Colleges are also organizing online information sessions and panels that can still get high school students excited about the possibilities that await as well as answer any questions that they might have. Encourage your teen to actively research their options and to keep a running google doc with links to the things they discover about colleges. These links will be helpful when they make their final lists and write school-specific supplemental essays. And thinking about what they want from the future can help motivate them to stay hopeful and enthusiastic today.
Independence: Stuck at Home
I actually homeschooled each of my three kids for the two fleeting years when they were in junior high. Many of the lessons I learned then apply even more so to older kids in social isolation with their families. Giving them space is incredibly important. You need to remember that if their attitude, behavior, or grooming is driving you crazy, the reverse is almost certainly also true. You are in each other’s faces way more than is optimal. You are seeing so much more of your kids that it is tempting to micromanage and nitpick. No one will be happy if you give in to these temptations.
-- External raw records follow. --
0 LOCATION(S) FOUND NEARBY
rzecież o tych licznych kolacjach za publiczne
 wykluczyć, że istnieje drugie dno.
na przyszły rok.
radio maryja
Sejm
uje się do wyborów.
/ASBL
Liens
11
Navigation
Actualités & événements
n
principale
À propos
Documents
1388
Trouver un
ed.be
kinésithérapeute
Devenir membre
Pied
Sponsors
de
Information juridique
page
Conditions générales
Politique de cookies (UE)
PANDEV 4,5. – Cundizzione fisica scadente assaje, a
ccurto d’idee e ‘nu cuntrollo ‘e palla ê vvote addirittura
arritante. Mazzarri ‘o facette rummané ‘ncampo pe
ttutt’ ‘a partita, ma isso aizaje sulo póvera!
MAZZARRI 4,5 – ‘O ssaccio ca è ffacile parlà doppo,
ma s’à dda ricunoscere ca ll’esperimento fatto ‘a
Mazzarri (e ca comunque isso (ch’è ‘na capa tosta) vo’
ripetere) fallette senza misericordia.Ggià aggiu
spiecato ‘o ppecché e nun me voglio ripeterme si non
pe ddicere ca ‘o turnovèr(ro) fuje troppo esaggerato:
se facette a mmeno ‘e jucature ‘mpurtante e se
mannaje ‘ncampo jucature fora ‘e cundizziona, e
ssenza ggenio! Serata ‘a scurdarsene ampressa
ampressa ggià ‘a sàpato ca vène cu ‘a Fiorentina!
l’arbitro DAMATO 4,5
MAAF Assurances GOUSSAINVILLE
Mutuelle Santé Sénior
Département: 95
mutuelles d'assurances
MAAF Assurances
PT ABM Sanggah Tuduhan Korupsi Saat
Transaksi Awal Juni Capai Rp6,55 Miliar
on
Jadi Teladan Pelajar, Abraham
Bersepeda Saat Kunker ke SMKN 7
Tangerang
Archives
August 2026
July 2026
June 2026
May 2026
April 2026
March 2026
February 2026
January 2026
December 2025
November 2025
I fought off high school burnout with my two eldest kids in the old world where they went to high school every day, achievements were acknowledged, GPA mattered, etc. For my third kid that is currently in high school, the parameters are different, but the goals and methods are the same. Being supportive and encouraging is going to be rewarding all around. Nagging will just further underscore how much independence they are missing under the circumstances.
Limit yourself to very few suggestions, or they will be summarily dismissed. Try leaving a note or sending a text instead of engaging directly. Try to give your kids room to be a little lazy, to have a bit of a bad attitude. They’re teenagers.
Staying positive, giving space, and reminding kids of tangible reasons to keep working can help. But nothing makes this surreal situation normal or awesome. Acknowledge that and keep your kids looking forward and hopefully you can avoid the high school burnout!